Dans un mouvement diplomatique audacieux, l’Irlande a officiellement reconnu l’État de Palestine ce mardi, rejoignant ainsi l’Espagne et la Norvège qui avaient franchi le pas la semaine dernière. Cette décision, lourde de sens, a immédiatement provoqué l’ire d’Israël qui accuse ces pays européens de se rendre « complices des appels au génocide du peuple juif ». Mais qu’est-ce qui a motivé ce choix et quelles en seront les conséquences sur l’échiquier géopolitique du Moyen-Orient ?
Un acte « nécessaire » pour la paix selon l’Europe
Pour le premier ministre irlandais Simon Harris, reconnaître l’État palestinien est un geste crucial pour « maintenir l’espoir en vie » et « parvenir à la paix » entre Israéliens et Palestiniens. L’Espagne abonde dans ce sens, estimant qu’il s’agit d’une « question de justice historique » pour les Palestiniens, tout en affirmant que cette décision ne vise nullement à nuire à Israël :
Cette décision n’est prise contre personne, et encore moins contre Israël, un peuple ami (…) avec qui nous voulons avoir la meilleure relation possible.

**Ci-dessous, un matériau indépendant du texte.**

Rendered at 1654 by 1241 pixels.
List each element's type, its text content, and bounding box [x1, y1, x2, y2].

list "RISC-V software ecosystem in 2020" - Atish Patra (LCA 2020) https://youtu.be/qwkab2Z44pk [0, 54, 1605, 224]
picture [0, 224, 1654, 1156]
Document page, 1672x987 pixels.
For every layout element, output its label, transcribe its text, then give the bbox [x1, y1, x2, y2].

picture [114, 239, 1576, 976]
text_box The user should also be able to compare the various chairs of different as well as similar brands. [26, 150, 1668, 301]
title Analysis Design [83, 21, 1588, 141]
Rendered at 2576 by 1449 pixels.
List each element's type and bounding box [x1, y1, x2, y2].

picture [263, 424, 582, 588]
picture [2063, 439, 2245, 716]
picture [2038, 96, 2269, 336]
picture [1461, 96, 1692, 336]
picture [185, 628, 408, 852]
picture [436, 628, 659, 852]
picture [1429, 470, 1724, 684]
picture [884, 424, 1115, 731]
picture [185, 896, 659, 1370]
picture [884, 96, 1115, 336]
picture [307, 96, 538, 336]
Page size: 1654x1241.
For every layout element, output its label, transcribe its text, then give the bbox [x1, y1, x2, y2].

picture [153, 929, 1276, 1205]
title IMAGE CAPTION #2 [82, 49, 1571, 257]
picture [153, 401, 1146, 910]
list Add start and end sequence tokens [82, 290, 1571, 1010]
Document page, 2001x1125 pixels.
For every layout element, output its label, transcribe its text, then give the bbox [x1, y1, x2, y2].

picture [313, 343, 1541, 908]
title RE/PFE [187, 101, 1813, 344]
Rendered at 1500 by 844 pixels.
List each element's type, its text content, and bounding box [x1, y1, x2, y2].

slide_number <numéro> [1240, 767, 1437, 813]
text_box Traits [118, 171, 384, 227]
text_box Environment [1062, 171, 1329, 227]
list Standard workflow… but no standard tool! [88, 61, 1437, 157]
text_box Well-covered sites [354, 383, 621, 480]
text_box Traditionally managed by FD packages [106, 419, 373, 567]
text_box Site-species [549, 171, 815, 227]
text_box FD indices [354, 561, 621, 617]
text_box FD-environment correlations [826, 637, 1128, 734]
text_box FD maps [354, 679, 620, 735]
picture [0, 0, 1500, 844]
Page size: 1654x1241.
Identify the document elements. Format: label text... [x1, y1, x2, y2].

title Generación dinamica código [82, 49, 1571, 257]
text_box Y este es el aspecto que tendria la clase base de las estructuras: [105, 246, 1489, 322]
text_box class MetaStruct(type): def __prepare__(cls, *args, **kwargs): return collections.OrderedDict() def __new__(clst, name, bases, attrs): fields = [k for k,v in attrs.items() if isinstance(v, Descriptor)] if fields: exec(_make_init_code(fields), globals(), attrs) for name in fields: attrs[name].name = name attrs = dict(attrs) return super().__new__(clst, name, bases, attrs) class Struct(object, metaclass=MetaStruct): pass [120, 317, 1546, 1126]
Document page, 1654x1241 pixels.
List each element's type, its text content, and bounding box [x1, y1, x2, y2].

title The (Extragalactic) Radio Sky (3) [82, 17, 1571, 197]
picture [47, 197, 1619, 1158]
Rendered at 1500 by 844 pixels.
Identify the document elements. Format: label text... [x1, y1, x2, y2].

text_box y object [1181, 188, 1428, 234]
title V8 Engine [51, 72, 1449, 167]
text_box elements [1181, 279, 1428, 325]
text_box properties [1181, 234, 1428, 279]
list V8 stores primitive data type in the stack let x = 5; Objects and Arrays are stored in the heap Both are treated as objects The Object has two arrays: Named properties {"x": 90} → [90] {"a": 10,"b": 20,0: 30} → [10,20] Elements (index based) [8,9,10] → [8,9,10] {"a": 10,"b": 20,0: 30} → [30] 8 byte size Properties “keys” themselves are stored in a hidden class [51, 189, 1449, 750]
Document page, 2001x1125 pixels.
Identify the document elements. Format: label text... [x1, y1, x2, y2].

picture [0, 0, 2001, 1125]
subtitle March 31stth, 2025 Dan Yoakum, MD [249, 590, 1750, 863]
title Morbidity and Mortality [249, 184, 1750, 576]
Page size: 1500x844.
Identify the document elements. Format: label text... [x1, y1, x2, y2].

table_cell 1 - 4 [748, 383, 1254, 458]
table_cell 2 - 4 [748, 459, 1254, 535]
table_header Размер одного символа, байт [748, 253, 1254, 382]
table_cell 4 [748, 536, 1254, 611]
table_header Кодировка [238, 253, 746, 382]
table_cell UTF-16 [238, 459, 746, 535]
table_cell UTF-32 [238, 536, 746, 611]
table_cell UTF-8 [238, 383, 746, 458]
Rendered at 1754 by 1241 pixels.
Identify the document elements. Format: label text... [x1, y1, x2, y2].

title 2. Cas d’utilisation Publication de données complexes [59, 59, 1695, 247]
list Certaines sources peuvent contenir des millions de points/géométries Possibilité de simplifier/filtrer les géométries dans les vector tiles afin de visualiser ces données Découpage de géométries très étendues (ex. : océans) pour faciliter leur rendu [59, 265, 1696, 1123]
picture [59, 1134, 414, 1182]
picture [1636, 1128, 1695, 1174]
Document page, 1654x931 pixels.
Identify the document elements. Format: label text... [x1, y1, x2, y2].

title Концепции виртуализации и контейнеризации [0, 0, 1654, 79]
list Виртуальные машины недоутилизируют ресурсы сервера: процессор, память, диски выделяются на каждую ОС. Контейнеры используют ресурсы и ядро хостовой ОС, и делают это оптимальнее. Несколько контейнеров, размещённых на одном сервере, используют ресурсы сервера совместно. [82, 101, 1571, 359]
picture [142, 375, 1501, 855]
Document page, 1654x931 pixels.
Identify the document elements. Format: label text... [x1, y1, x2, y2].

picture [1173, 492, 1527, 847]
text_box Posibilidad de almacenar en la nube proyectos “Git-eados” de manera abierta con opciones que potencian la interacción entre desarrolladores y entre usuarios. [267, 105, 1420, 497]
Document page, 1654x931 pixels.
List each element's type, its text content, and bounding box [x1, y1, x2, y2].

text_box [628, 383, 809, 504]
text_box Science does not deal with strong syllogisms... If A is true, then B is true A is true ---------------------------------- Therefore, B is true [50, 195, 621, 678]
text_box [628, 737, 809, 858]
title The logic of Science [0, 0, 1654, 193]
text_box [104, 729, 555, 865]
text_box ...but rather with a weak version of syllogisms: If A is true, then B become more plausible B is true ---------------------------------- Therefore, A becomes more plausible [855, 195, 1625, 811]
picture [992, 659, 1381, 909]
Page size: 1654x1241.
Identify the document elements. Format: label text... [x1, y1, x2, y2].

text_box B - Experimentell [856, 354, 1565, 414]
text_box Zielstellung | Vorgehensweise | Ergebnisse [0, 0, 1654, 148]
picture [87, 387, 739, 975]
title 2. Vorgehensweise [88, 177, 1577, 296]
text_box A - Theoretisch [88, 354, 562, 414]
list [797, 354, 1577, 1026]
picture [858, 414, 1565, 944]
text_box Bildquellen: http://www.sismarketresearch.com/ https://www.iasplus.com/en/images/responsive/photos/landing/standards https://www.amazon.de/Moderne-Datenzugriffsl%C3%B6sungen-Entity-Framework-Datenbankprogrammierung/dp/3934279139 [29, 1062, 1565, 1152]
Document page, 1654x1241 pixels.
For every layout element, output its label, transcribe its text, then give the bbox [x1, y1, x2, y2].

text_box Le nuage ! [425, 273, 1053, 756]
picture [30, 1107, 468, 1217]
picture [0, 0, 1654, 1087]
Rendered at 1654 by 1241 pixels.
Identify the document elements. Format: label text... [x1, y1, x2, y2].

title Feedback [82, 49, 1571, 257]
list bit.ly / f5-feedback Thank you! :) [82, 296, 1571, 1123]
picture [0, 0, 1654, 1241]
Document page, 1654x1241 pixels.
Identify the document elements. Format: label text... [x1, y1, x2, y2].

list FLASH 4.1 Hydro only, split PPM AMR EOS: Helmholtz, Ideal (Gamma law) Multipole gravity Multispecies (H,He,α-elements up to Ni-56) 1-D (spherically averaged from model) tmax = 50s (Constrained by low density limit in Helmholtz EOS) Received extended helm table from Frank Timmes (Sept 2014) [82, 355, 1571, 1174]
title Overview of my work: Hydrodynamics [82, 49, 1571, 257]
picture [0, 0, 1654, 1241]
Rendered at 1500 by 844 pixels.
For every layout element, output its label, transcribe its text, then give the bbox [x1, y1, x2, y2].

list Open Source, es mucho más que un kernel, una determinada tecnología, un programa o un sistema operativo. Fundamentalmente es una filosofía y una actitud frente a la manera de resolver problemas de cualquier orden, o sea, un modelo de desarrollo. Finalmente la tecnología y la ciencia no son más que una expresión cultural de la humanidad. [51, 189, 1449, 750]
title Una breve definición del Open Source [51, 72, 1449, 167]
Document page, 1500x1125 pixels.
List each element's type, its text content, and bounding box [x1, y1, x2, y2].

– Pedro Sánchez, Premier ministre espagnol
De son côté, la Norvège, l’Espagne et l’Irlande mettent en avant le rôle diplomatique clé qu’ils ont joué dans le processus de paix des années 1990 au Proche-Orient. Une manière de légitimer leur initiative et de lui donner une portée symbolique forte.
Israël dénonce une « récompense au terrorisme »
Mais c’est une toute autre musique que l’on entend du côté d’Israël. Pour le ministre des Affaires étrangères Eli Cohen, les pays européens concernés décernent ni plus ni moins qu’une « récompense au Hamas », qu’il tient pour responsable du déclenchement du dernier conflit à Gaza. Il est allé jusqu’à interdire au consulat d’Espagne à Jérusalem de fournir ses services aux Palestiniens.
Le gouvernement israélien s’insurge également contre les propos de Yolanda Díaz, numéro trois du gouvernement espagnol, qui a appelé à libérer la Palestine « du fleuve à la mer ». Un slogan interprété comme un appel à la destruction d’Israël.
L’Europe divisée sur la question palestinienne
Au-delà de l’Irlande, de l’Espagne et de la Norvège, d’autres pays européens comme la Slovénie envisagent de franchir le pas de la reconnaissance. Mais la question suscite de profondes divergences au sein de l’UE :
- La France juge que ce n’est pas le bon moment
- L’Allemagne n’envisage une telle reconnaissance qu’à l’issue de négociations de paix
- La Suède est pour l’instant le seul pays de l’UE à avoir reconnu la Palestine, en 2014
Au final, sur les 193 États membres de l’ONU, 145 reconnaissent à ce jour l’État de Palestine selon un décompte de l’Autorité palestinienne. Mais la plupart des pays d’Europe occidentale, d’Amérique du Nord ainsi que des puissances comme le Japon ou l’Australie manquent encore à l’appel.
Quel impact sur le processus de paix ?
Si l’initiative irlando-hispano-norvégienne a une haute portée symbolique, son impact réel sur le terrain et sur la relance du processus de paix apparaît pour l’heure limité. Les tensions restent vives, comme en témoigne la guerre des mots entre responsables européens et israéliens.
Mais dans ce conflit enlisé depuis des décennies, tout geste compte. En reconnaissant la Palestine, Dublin, Madrid et Oslo espèrent faire bouger les lignes et créer une nouvelle dynamique. Reste à savoir si d’autres capitales européennes leur emboîteront le pas et si cela suffira à ressusciter un processus de paix moribond. Les prochains mois seront décisifs pour en juger.